We may be able to forgive this, if not overlook it, were the play itself revealing, moving or satisfying. But “Mickle Street” is an awkward piece, loaded with possibility at the beginning before Wilde arrives, then tedious in the middle when the two men converse and argue, then strong at the end when Whitman comes forth with some professional advice for the young Wilde. At the very end, it’s cheap when the poet uses the idea of nobility as a cover for sexual desire. Everything, of course, comes down to sex – it just takes a plodding time to get there. Whitman has a predilection for men. And Wilde? As yet, he’s too frightened of that concept to be honest with himself. If Whistler wanted to give the play an accurate title, it could be “Two Repressed Worlds, Old and New.”

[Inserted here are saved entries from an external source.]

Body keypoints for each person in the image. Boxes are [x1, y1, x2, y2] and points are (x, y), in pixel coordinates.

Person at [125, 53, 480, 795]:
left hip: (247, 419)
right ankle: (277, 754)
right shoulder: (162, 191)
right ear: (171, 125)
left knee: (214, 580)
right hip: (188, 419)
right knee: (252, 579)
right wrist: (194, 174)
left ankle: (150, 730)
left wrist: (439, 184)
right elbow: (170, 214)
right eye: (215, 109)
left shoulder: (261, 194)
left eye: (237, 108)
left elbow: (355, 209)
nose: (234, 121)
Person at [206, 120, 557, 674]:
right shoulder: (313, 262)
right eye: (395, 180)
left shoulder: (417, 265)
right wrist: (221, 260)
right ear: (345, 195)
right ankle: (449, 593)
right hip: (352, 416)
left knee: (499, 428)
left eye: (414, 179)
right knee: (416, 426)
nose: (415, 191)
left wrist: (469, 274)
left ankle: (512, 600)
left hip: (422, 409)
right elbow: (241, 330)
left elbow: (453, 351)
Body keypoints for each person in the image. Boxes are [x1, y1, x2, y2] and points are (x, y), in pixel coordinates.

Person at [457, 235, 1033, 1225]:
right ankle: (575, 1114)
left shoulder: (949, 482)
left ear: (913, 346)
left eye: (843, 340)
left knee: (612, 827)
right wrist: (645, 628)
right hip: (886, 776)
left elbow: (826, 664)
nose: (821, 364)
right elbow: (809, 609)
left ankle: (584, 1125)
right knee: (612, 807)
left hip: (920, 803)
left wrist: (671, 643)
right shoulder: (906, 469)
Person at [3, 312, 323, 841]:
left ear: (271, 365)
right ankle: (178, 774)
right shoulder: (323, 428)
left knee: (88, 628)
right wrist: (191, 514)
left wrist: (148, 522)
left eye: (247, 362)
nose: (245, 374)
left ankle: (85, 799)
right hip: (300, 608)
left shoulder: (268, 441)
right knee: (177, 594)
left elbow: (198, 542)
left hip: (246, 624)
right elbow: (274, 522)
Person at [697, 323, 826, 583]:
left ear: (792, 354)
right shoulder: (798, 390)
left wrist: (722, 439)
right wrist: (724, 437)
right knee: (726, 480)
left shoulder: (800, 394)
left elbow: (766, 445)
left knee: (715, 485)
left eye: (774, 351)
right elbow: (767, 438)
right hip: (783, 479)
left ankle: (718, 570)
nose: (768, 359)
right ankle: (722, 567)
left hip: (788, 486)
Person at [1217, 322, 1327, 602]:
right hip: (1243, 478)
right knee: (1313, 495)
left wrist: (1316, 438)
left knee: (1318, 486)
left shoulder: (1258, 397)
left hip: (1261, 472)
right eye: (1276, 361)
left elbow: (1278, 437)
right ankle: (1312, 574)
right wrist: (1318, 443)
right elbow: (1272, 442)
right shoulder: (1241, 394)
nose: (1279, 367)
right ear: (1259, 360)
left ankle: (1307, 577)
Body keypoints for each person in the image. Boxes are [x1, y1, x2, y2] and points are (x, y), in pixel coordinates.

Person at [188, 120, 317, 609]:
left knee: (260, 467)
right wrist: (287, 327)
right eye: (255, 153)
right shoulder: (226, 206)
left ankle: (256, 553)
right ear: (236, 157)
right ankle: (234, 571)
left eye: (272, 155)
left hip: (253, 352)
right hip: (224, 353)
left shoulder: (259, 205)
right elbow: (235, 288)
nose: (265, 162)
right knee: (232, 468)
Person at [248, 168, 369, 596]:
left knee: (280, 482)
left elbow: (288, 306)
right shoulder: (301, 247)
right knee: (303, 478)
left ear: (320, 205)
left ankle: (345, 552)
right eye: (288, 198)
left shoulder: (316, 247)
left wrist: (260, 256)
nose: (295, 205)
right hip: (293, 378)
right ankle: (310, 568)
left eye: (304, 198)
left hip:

Meanwhile, we get a heated discussion about the purpose of art (“to see what’s there and love it,” Whitman says as if this is an epiphany) in the modern world. (“Life without industry is barren and industry without art is barbaric,” lectures Wilde.) There’s a straw man in all this – in this corner, science, in that corner, beauty. And given that the discussion is built on the merits of the aesthetic movement of the time – an idea now lost to historical footnotes – we listen in, feeling like outsiders in a conversation.

The play’s three solid performers give us nicely built characters who clearly fit the sensibilities of the day, which Whistler excels at conjuring in his script. Wilde, dressed in a blue velvet jacket with green satin pantaloons (Amanda Wolff’s costume design), greets Whitman with “Mr. Whitman, how too too utterly utter” and it sounds right. Whitman gets right down to business: “How much is this devil paying you?” he asks about Richard D’Oyly Carte, the Gilbert & Sullivan impresario who’s arranged Wilde’s tour. It’s the small talk, right down to admonitions to Whitman to wash up after using the loo, that feels real in “Mickle Street.”

Veteran actor Greg Wood directs “Mickle Street” on Andrew Thompson’s set of mismatched furniture and clutter. (Wilde himself reported that the discussion took place in a bare and white-washed room.) Wood gets fine interpretations from his cast: Buck Schirner offering a personable Whitman, Daniel Fredrick as a Wilde clearly in charge of his own airs, and Sabrina Profitt as Whitman’s friend and helper – and in this play, the truth-teller.

What brings you here?, Whitman asks Wilde in several different ways throughout. Wilde is unmovably evasive – perhaps we’re to think, at the end, that he visited for a necessarily veiled discussion of homosexuality. Unlikely, though, given that on arrival Wilde had no details of Whitman’s private life. Was it sheer literary admiration that brought Wilde to Camden? More likely, but not terribly theatrical. In the end, we can’t answer Whitman’s question, in the context of “Mickle Street,” any better than Wilde.

“Mickle Street” runs through March 8 on the third-floor stage of Walnut Street Theatre, on Walnut Street between Eighth and Ninth Streets. 215-574-3550 or www.walnutstreettheatre.org.